┌──
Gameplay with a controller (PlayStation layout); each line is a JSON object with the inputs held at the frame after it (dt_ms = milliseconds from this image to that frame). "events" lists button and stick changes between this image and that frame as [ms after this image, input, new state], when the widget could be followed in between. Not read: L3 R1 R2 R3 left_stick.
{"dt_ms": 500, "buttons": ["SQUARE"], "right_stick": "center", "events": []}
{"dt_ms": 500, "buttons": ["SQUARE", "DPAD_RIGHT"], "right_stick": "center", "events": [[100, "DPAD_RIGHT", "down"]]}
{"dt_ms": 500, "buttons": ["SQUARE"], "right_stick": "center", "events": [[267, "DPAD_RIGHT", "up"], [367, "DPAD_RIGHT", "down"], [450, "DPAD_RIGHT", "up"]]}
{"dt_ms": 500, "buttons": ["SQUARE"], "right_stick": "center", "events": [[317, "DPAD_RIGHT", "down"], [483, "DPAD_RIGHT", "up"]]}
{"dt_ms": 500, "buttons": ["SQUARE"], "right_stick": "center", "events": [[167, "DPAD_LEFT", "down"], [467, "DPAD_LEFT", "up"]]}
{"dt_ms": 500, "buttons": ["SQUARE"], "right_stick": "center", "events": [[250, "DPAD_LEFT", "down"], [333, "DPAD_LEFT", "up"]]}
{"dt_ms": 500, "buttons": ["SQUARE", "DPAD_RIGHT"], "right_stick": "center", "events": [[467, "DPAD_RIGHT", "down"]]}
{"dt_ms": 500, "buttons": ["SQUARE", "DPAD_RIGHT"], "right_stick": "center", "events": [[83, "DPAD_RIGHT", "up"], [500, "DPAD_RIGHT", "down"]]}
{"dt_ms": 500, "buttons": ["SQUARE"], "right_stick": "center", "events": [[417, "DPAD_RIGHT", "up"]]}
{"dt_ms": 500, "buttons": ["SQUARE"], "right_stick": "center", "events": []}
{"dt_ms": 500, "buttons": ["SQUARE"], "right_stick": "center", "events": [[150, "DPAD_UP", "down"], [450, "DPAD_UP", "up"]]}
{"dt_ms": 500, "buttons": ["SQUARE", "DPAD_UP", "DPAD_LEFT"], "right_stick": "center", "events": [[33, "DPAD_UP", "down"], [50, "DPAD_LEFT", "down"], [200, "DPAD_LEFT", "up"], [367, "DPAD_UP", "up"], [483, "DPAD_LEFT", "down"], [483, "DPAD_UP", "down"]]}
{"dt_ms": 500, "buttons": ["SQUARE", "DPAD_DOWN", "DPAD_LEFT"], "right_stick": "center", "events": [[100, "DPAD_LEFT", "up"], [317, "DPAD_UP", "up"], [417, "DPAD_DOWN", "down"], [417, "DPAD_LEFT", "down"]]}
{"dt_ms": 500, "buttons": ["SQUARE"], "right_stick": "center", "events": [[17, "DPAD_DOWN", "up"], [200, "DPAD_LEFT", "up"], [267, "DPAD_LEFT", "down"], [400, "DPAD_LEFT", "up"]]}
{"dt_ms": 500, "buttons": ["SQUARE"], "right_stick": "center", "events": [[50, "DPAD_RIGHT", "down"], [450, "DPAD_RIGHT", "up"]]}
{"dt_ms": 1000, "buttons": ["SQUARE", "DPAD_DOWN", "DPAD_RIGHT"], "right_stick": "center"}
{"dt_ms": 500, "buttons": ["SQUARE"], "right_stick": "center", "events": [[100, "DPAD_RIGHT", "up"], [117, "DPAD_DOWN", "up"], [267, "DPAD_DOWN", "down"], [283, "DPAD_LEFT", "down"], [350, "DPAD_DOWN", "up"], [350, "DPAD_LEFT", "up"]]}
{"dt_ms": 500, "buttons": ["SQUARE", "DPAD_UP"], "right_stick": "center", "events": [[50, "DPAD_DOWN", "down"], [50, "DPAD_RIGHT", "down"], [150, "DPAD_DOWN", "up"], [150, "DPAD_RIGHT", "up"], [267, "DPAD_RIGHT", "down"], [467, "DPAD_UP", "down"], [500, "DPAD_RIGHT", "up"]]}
└──
__Exercise instructions__. Everything in the listing needs to be duplicated exactly, line for line.

__Response to this task__.
Gameplay with a controller (PlayStation layout); each line is a JSON object with the inputs held at the frame after it (dt_ms = milliseconds from this image to that frame). "events" lists button and stick changes between this image and that frame as [ms after this image, input, new state], when the widget could be followed in between. Not read: L3 R1 R2 R3 left_stick.
{"dt_ms": 500, "buttons": ["SQUARE"], "right_stick": "center", "events": []}
{"dt_ms": 500, "buttons": ["SQUARE", "DPAD_RIGHT"], "right_stick": "center", "events": [[100, "DPAD_RIGHT", "down"]]}
{"dt_ms": 500, "buttons": ["SQUARE"], "right_stick": "center", "events": [[267, "DPAD_RIGHT", "up"], [367, "DPAD_RIGHT", "down"], [450, "DPAD_RIGHT", "up"]]}
{"dt_ms": 500, "buttons": ["SQUARE"], "right_stick": "center", "events": [[317, "DPAD_RIGHT", "down"], [483, "DPAD_RIGHT", "up"]]}
{"dt_ms": 500, "buttons": ["SQUARE"], "right_stick": "center", "events": [[167, "DPAD_LEFT", "down"], [467, "DPAD_LEFT", "up"]]}
{"dt_ms": 500, "buttons": ["SQUARE"], "right_stick": "center", "events": [[250, "DPAD_LEFT", "down"], [333, "DPAD_LEFT", "up"]]}
{"dt_ms": 500, "buttons": ["SQUARE", "DPAD_RIGHT"], "right_stick": "center", "events": [[467, "DPAD_RIGHT", "down"]]}
{"dt_ms": 500, "buttons": ["SQUARE", "DPAD_RIGHT"], "right_stick": "center", "events": [[83, "DPAD_RIGHT", "up"], [500, "DPAD_RIGHT", "down"]]}
{"dt_ms": 500, "buttons": ["SQUARE"], "right_stick": "center", "events": [[417, "DPAD_RIGHT", "up"]]}
{"dt_ms": 500, "buttons": ["SQUARE"], "right_stick": "center", "events": []}
{"dt_ms": 500, "buttons": ["SQUARE"], "right_stick": "center", "events": [[150, "DPAD_UP", "down"], [450, "DPAD_UP", "up"]]}
{"dt_ms": 500, "buttons": ["SQUARE", "DPAD_UP", "DPAD_LEFT"], "right_stick": "center", "events": [[33, "DPAD_UP", "down"], [50, "DPAD_LEFT", "down"], [200, "DPAD_LEFT", "up"], [367, "DPAD_UP", "up"], [483, "DPAD_LEFT", "down"], [483, "DPAD_UP", "down"]]}
{"dt_ms": 500, "buttons": ["SQUARE", "DPAD_DOWN", "DPAD_LEFT"], "right_stick": "center", "events": [[100, "DPAD_LEFT", "up"], [317, "DPAD_UP", "up"], [417, "DPAD_DOWN", "down"], [417, "DPAD_LEFT", "down"]]}
{"dt_ms": 500, "buttons": ["SQUARE"], "right_stick": "center", "events": [[17, "DPAD_DOWN", "up"], [200, "DPAD_LEFT", "up"], [267, "DPAD_LEFT", "down"], [400, "DPAD_LEFT", "up"]]}
{"dt_ms": 500, "buttons": ["SQUARE"], "right_stick": "center", "events": [[50, "DPAD_RIGHT", "down"], [450, "DPAD_RIGHT", "up"]]}
{"dt_ms": 1000, "buttons": ["SQUARE", "DPAD_DOWN", "DPAD_RIGHT"], "right_stick": "center"}
{"dt_ms": 500, "buttons": ["SQUARE"], "right_stick": "center", "events": [[100, "DPAD_RIGHT", "up"], [117, "DPAD_DOWN", "up"], [267, "DPAD_DOWN", "down"], [283, "DPAD_LEFT", "down"], [350, "DPAD_DOWN", "up"], [350, "DPAD_LEFT", "up"]]}
{"dt_ms": 500, "buttons": ["SQUARE", "DPAD_UP"], "right_stick": "center", "events": [[50, "DPAD_DOWN", "down"], [50, "DPAD_RIGHT", "down"], [150, "DPAD_DOWN", "up"], [150, "DPAD_RIGHT", "up"], [267, "DPAD_RIGHT", "down"], [467, "DPAD_UP", "down"], [500, "DPAD_RIGHT", "up"]]}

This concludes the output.